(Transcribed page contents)
--- START ---

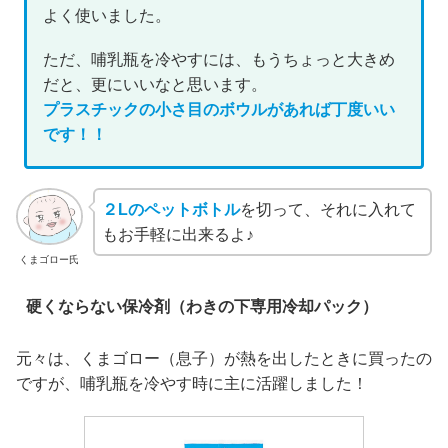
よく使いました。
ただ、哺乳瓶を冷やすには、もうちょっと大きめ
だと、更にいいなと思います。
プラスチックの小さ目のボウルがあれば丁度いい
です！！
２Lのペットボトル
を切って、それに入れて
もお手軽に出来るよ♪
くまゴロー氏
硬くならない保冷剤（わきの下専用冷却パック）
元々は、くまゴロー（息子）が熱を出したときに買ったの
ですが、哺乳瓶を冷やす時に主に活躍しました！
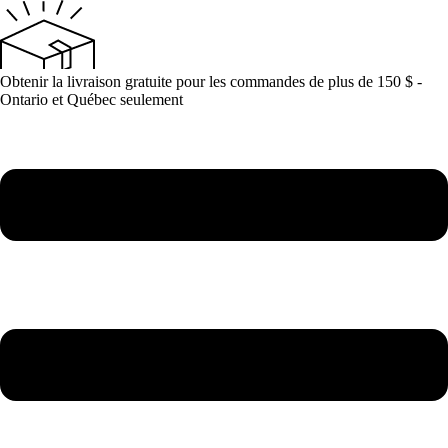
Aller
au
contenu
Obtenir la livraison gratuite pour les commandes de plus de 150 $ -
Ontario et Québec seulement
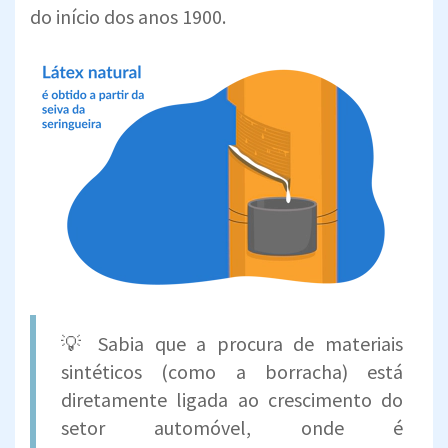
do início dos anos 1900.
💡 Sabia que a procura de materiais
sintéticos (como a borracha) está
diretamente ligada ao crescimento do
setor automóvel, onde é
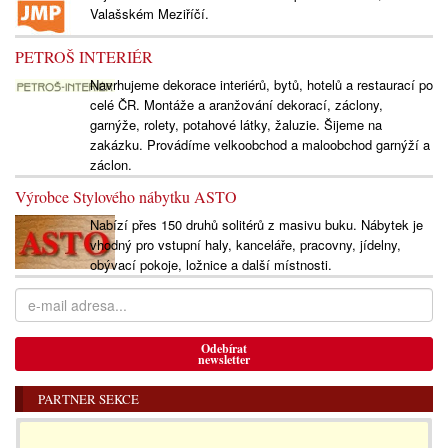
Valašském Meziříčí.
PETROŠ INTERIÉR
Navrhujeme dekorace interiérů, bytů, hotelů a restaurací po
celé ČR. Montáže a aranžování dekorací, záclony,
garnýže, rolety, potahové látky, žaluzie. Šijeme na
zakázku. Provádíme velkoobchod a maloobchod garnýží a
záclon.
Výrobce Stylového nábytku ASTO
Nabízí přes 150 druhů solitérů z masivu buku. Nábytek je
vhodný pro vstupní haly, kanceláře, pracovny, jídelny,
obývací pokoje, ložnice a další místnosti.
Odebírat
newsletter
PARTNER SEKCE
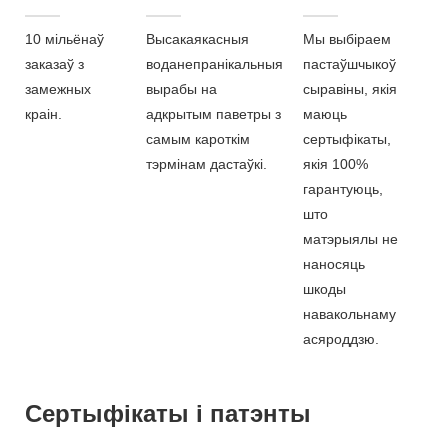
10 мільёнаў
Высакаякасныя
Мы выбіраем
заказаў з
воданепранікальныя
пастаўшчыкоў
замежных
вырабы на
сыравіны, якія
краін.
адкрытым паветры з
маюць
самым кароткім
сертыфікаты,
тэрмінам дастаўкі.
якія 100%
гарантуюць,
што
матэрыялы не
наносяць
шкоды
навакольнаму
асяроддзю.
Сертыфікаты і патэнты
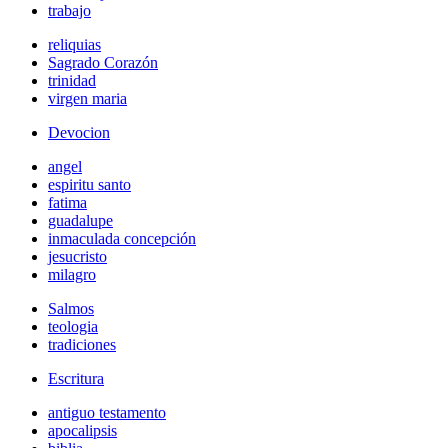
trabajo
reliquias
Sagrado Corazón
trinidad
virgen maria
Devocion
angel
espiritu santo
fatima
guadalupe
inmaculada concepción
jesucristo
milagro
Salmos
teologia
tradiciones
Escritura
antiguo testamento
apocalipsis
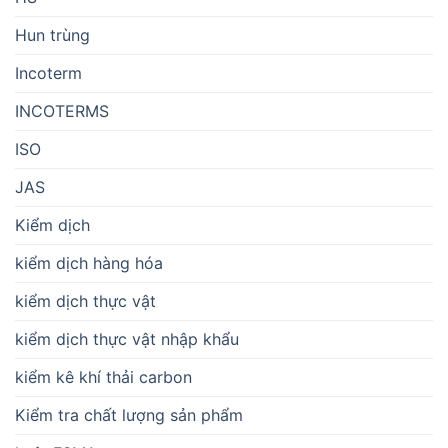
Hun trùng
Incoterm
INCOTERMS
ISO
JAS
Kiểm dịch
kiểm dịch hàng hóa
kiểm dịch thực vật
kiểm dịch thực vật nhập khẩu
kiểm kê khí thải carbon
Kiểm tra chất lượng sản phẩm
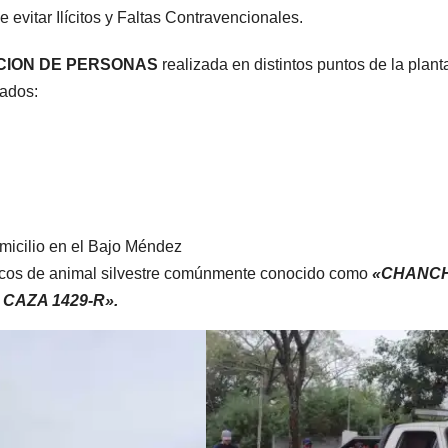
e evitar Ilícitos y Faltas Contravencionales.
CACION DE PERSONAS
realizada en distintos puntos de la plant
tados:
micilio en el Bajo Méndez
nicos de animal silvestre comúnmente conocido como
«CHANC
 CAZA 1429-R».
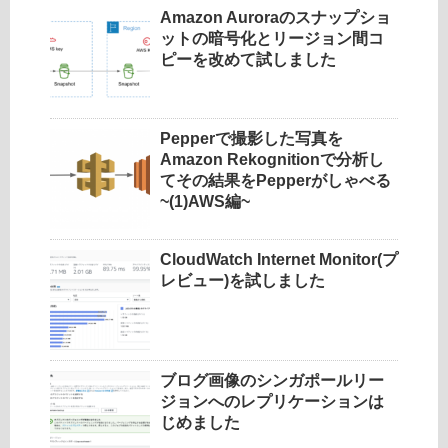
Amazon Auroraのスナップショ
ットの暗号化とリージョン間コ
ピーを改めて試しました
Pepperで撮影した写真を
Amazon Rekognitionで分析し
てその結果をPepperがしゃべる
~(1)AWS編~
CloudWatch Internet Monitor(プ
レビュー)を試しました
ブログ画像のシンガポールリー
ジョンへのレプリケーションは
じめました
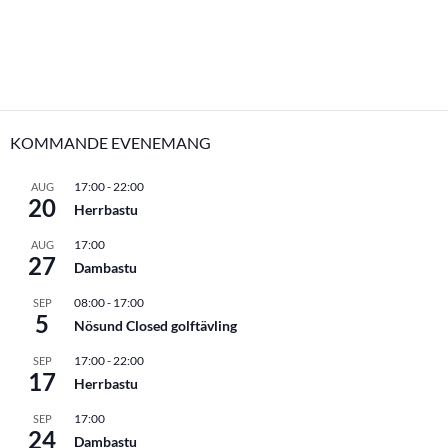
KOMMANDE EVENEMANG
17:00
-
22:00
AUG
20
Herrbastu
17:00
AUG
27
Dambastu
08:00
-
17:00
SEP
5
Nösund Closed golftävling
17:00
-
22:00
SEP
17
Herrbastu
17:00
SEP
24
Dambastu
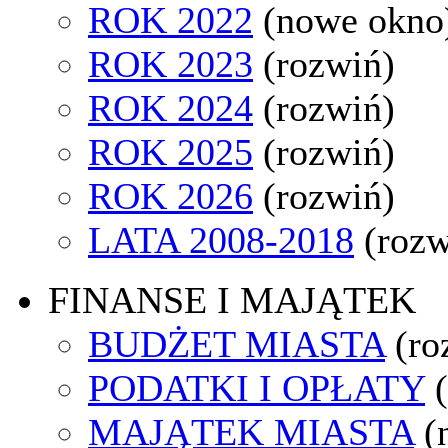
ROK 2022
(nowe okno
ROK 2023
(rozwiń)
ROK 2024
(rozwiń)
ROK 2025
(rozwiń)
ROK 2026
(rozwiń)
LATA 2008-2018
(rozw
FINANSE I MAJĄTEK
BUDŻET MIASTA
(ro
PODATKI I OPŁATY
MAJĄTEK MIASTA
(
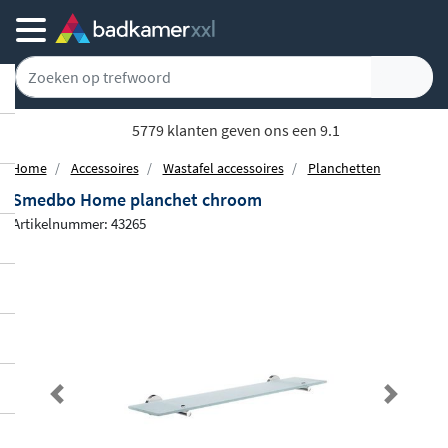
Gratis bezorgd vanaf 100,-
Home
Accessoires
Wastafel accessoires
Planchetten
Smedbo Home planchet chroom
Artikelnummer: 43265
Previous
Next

--- END ---

Exercise
Give the data again word for word, without images.

Answer for this exercise
よく使いました。
ただ、哺乳瓶を冷やすには、もうちょっと大きめ
だと、更にいいなと思います。
プラスチックの小さ目のボウルがあれば丁度いい
です！！
２Lのペットボトル
を切って、それに入れて
もお手軽に出来るよ♪
くまゴロー氏
硬くならない保冷剤（わきの下専用冷却パック）
元々は、くまゴロー（息子）が熱を出したときに買ったの
ですが、哺乳瓶を冷やす時に主に活躍しました！
Aller
au
contenu
Obtenir la livraison gratuite pour les commandes de plus de 150 $ -
Ontario et Québec seulement
do início dos anos 1900.
💡 Sabia que a procura de materiais
sintéticos (como a borracha) está
diretamente ligada ao crescimento do
setor automóvel, onde é
Valašském Meziříčí.
PETROŠ INTERIÉR
Navrhujeme dekorace interiérů, bytů, hotelů a restaurací po
celé ČR. Montáže a aranžování dekorací, záclony,
garnýže, rolety, potahové látky, žaluzie. Šijeme na
zakázku. Provádíme velkoobchod a maloobchod garnýží a
záclon.
Výrobce Stylového nábytku ASTO
Nabízí přes 150 druhů solitérů z masivu buku. Nábytek je
vhodný pro vstupní haly, kanceláře, pracovny, jídelny,
obývací pokoje, ložnice a další místnosti.
Odebírat
newsletter
PARTNER SEKCE
10 мільёнаў
Высакаякасныя
Мы выбіраем
заказаў з
воданепранікальныя
пастаўшчыкоў
замежных
вырабы на
сыравіны, якія
краін.
адкрытым паветры з
маюць
самым кароткім
сертыфікаты,
тэрмінам дастаўкі.
якія 100%
гарантуюць,
што
матэрыялы не
наносяць
шкоды
навакольнаму
асяроддзю.
Сертыфікаты і патэнты
trabajo
reliquias
Sagrado Corazón
trinidad
virgen maria
Devocion
angel
espiritu santo
fatima
guadalupe
inmaculada concepción
jesucristo
milagro
Salmos
teologia
tradiciones
Escritura
antiguo testamento
apocalipsis
Hun trùng
Incoterm
INCOTERMS
ISO
JAS
Kiểm dịch
kiểm dịch hàng hóa
kiểm dịch thực vật
kiểm dịch thực vật nhập khẩu
kiểm kê khí thải carbon
Kiểm tra chất lượng sản phẩm
e evitar Ilícitos y Faltas Contravencionales.
CACION DE PERSONAS
realizada en distintos puntos de la plant
tados:
micilio en el Bajo Méndez
nicos de animal silvestre comúnmente conocido como
«CHANC
 CAZA 1429-R».
Amazon Auroraのスナップショ
ットの暗号化とリージョン間コ
ピーを改めて試しました
Pepperで撮影した写真を
Amazon Rekognitionで分析し
てその結果をPepperがしゃべる
~(1)AWS編~
CloudWatch Internet Monitor(プ
レビュー)を試しました
ブログ画像のシンガポールリー
ジョンへのレプリケーションは
じめました
KOMMANDE EVENEMANG
17:00
-
22:00
AUG
20
Herrbastu
17:00
AUG
27
Dambastu
08:00
-
17:00
SEP
5
Nösund Closed golftävling
17:00
-
22:00
SEP
17
Herrbastu
17:00
SEP
24
Dambastu
ROK 2022
(nowe okno
ROK 2023
(rozwiń)
ROK 2024
(rozwiń)
ROK 2025
(rozwiń)
ROK 2026
(rozwiń)
LATA 2008-2018
(rozw
FINANSE I MAJĄTEK
BUDŻET MIASTA
(ro
PODATKI I OPŁATY
MAJĄTEK MIASTA
(
Gratis bezorgd vanaf 100,-
Home
Accessoires
Wastafel accessoires
Planchetten
Smedbo Home planchet chroom
Artikelnummer: 43265
Previous
Next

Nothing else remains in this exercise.